January 10, 1880, Call, San Francisco, California – Emperor Norton I, first citizen of San Francisco, was laid to rest today at the Masonic Cemetery in a service that saw a royal cortege more than two miles long. An estimated 20,000 citizens came to say farewell to this self-appointed supreme leader of the United States of America. He was laid to rest in a black robe with a white starched shirt and black bow tie.
He died shortly after collapsing on California Street near Grant on the evening of January 8th on his way to a debate at the Academy of Science. Businessman William Proll was first to arrive to his aid, and knowing him to be a temperate man, believed the Emperor was distressed. A police officer ordered a carriage to convey him to the hospital. Alas, by the time a hack arrived, Emperor Norton had departed this life.
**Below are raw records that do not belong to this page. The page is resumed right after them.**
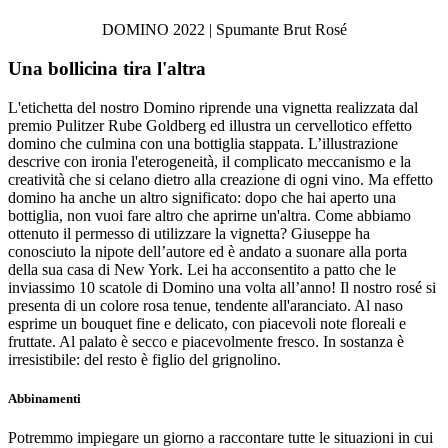
DOMINO 2022 | Spumante Brut Rosé
Una bollicina tira l'altra
L'etichetta del nostro Domino riprende una vignetta realizzata dal
premio Pulitzer Rube Goldberg ed illustra un cervellotico effetto
domino che culmina con una bottiglia stappata. L’illustrazione
descrive con ironia l'eterogeneità, il complicato meccanismo e la
creatività che si celano dietro alla creazione di ogni vino. Ma effetto
domino ha anche un altro significato: dopo che hai aperto una
bottiglia, non vuoi fare altro che aprirne un'altra. Come abbiamo
ottenuto il permesso di utilizzare la vignetta? Giuseppe ha
conosciuto la nipote dell’autore ed è andato a suonare alla porta
della sua casa di New York. Lei ha acconsentito a patto che le
inviassimo 10 scatole di Domino una volta all’anno! Il nostro rosé si
presenta di un colore rosa tenue, tendente all'aranciato. Al naso
esprime un bouquet fine e delicato, con piacevoli note floreali e
fruttate. Al palato è secco e piacevolmente fresco. In sostanza è
irresistibile: del resto è figlio del grignolino.
Abbinamenti
Potremmo impiegare un giorno a raccontare tutte le situazioni in cui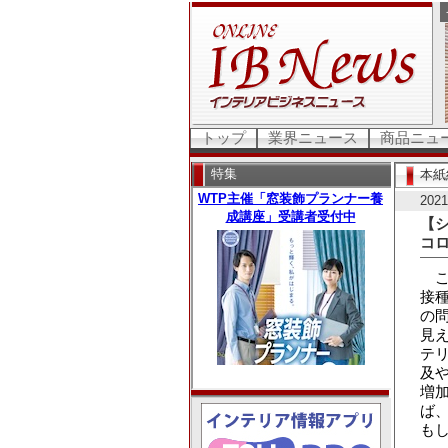
トップ
業界ニュース
商品ニュ
特集
本紙
20
【
コ
こ
接
の
見
テ
及
増
ば
も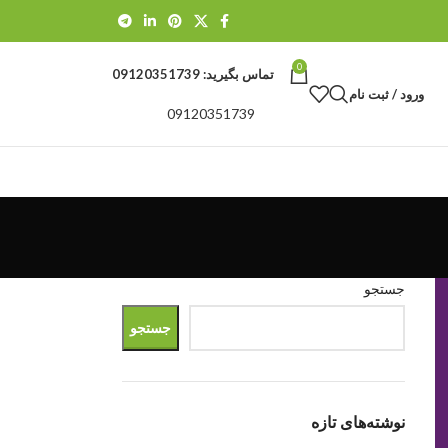
0
تماس بگیرید:
09120351739
ورود / ثبت نام
09120351739
جستجو
جستجو
نوشته‌های تازه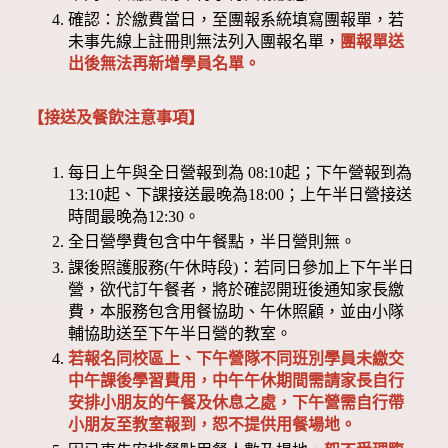
確認：於繳費當日，至團報系統填寫團報單，若
未事先線上註冊則無法列入團報名單，
團報單送
出後無法再新增學員名單。
【接送及餐飲注意事項】
每日上午與全日營報到為 08:10起；下午營報到為
13:10起、下課接送最晚為18:00；上午半日營接送
時間最晚為12:30。
全日營學費包含中午餐點，半日營則無。
課後照護服務(午休時段)：若同日參加上下午半日
營，欲代訂午餐者，將於確認開班後通知家長繳
費，本服務包含用餐協助、午休照顧，並由小隊
輔協助送至下午半日營的教室。
若報名同校區上、下午營隊不同班別學員未繳交
中午課後學習費用，中午午休期間需請家長自行
安排小朋友的午餐及休息之處，下午營需自行帶
小朋友至教室報到，恕不提供用餐場地。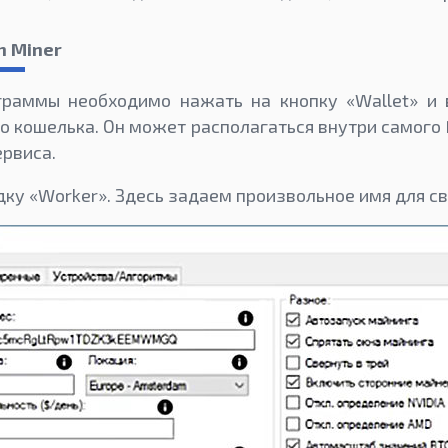
h Miner
граммы необходимо нажать на кнопку «Wallet» и 
го кошелька. Он может располагаться внутри самого 
ервиса.
дку «Worker». Здесь задаем произвольное имя для с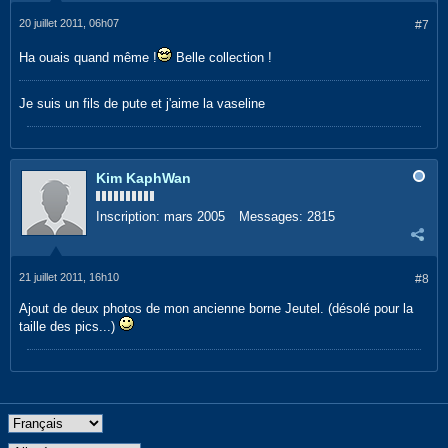
20 juillet 2011, 06h07
#7
Ha ouais quand même !
Belle collection !
Je suis un fils de pute et j'aime la vaseline
Kim KaphWan
Inscription:
mars 2005
Messages:
2815
21 juillet 2011, 16h10
#8
Ajout de deux photos de mon ancienne borne Jeutel. (désolé pour la
taille des pics...)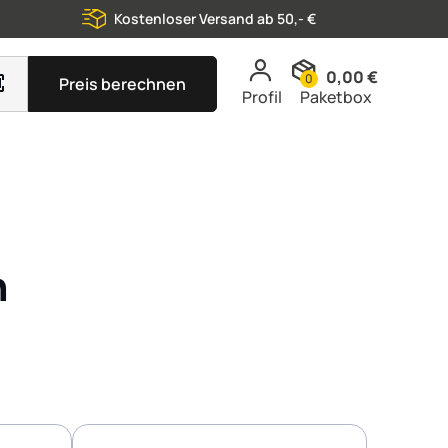
Kostenloser Versand ab 50,- €
0,00 €
0
Preis berechnen
Profil
Paketbox
n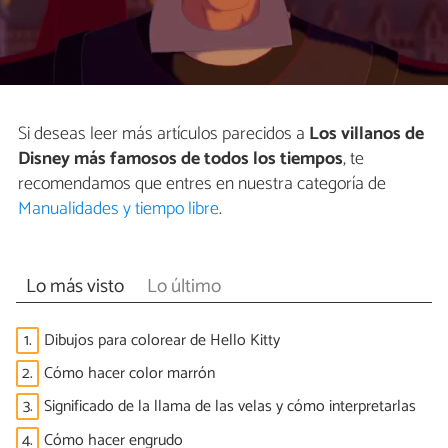
Si deseas leer más artículos parecidos a
Los villanos de
Disney más famosos de todos los tiempos
, te
recomendamos que entres en nuestra categoría de
Manualidades y tiempo libre
.
Lo más visto
Lo último
1.
Dibujos para colorear de Hello Kitty
2.
Cómo hacer color marrón
3.
Significado de la llama de las velas y cómo interpretarlas
4.
Cómo hacer engrudo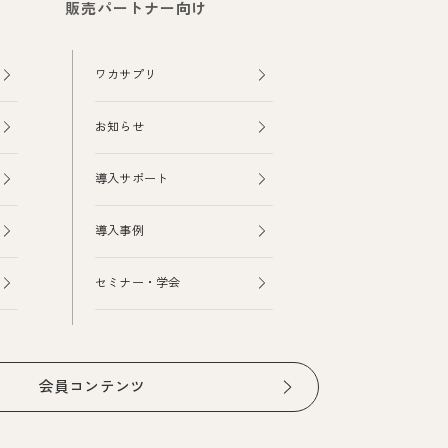
販売パートナー向け
ワカサプリ
お知らせ
導入サポート
導入事例
セミナー・学会
会員コンテンツ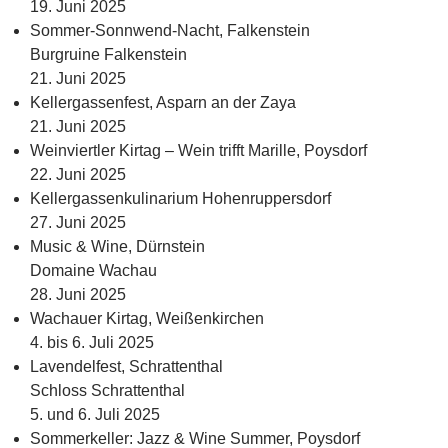
19. Juni 2025
Sommer-Sonnwend-Nacht, Falkenstein
Burgruine Falkenstein
21. Juni 2025
Kellergassenfest, Asparn an der Zaya
21. Juni 2025
Weinviertler Kirtag – Wein trifft Marille, Poysdorf
22. Juni 2025
Kellergassenkulinarium Hohenruppersdorf
27. Juni 2025
Music & Wine, Dürnstein
Domaine Wachau
28. Juni 2025
Wachauer Kirtag, Weißenkirchen
4. bis 6. Juli 2025
Lavendelfest, Schrattenthal
Schloss Schrattenthal
5. und 6. Juli 2025
Sommerkeller: Jazz & Wine Summer, Poysdorf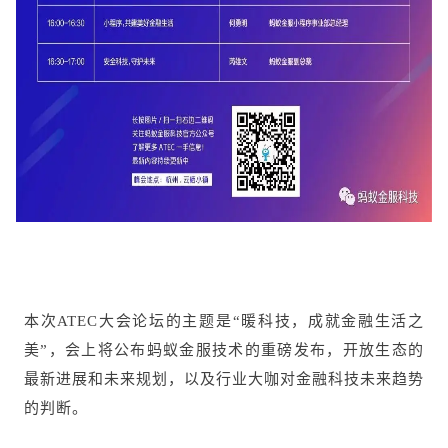
本次ATEC大会论坛的主题是“暖科技，成就金融生活之
美”，会上将公布蚂蚁金服技术的重磅发布，开放生态的
最新进展和未来规划，以及行业大咖对金融科技未来趋势
的判断。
Joshua Abraham Norton, born London, England on February 14th, 1819, came to this city in 1849 from South Africa. Although he arrived with a $40,000 fortune, a failed attempt to corner this city’s rice market in 1854 separated him from his money. His venture, the result of a rice famine in China, caused the price of rice to skyrocket from four cents to 37 cents a pound. Norton bought the entire cargo of the first ship of rice arriving from Peru for 12 cents a pound, little realizing that more Peruvian rice-laden ships were due to arrive the following day. The glut of rice to this city dropped the price to three cents a pound. Norton, gold-seeker turned rice-seeker, was financially ruined.
Penniless but not without temerity, he arose again and on September 17, 1859, he proclaimed himself Norton I, Emperor of the United States in a declaration concluding:

“In virtue of the authority thereby in me vested, do hereby order and direct the representatives of the different Sates of the Union to assemble in Musical Hall, of this city, on the 1st day of February next, then and there to make such alterations in the existing laws of the Union as may ameliorate the evils under which the country is laboring, and thereby cause confidence to exist, both at home and abroad, in our stability and integrity.”
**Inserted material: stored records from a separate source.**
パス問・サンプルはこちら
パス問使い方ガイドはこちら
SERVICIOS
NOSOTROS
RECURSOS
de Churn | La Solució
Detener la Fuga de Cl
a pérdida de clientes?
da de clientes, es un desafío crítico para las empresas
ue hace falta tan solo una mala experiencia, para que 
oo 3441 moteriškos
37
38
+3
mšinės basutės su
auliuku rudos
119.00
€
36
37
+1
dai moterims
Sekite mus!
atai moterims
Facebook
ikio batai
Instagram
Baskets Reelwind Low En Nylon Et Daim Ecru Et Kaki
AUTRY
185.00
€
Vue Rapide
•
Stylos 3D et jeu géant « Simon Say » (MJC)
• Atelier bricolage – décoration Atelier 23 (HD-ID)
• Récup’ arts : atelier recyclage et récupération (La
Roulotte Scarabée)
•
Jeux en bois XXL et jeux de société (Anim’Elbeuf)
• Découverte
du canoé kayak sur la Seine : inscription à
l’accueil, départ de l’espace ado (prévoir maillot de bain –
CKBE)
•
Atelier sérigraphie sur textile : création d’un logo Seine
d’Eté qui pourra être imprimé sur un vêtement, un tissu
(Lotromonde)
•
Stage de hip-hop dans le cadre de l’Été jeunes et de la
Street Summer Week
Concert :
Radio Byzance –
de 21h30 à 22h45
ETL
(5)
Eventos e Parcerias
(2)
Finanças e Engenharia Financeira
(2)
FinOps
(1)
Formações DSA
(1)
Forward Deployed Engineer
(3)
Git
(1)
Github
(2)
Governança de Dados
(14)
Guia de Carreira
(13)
Many citizens of San Francisco were amused by the Emperor’s Decrees, but many citizens saw him as an honest and noble man, and above all, a diviner with an eye to the future. Under the Emperor’s imperial hand, proclamations were published, most notably: dissolving the Union (July 16, 1860), barring Congress from meeting (October 1, 1860), abolishing both the Democratic and Republican parties (August 12, 1869), that a suspension bridge be built between San Francisco and Oakland Point (September 21, 1872), and that a Bible Convention be held “for the purpose of eliminating all doubtful passages contained in the present printed edition of the Bible, and that measures be adopted toward the obliteration of all religious sects and the establishment of a Universal Religion,” (January 2, 1873). Perhaps most far-reaching was his call upon the leaders of the world to form a League of Nations where disputes could be resolved peacefully. His letters to Abraham Lincoln and Queen Victoria were seriously deliberated.
With the completion of the transcontinental railroad, tourist arrived daily to this city, and Emperor Norton offered them fine sights worthy of their trip. San Franciscans knew Emperor Norton to be a temperate man, and although he had no visible means of income, he issued paper notes in denominations of fifty-cents to ten dollars with which to obligingly pay his bills, signing and dating each to make the transaction official. He had been known to disperse riots against the city’s population of Chinese by reciting the Lord’s Prayer before the aggressors.
This city will miss him walking with his dog, returning the salute of police officers, ordering the cleanliness of our streets, tempering foul language, and in general, making San Francisco a more royal city for his presence.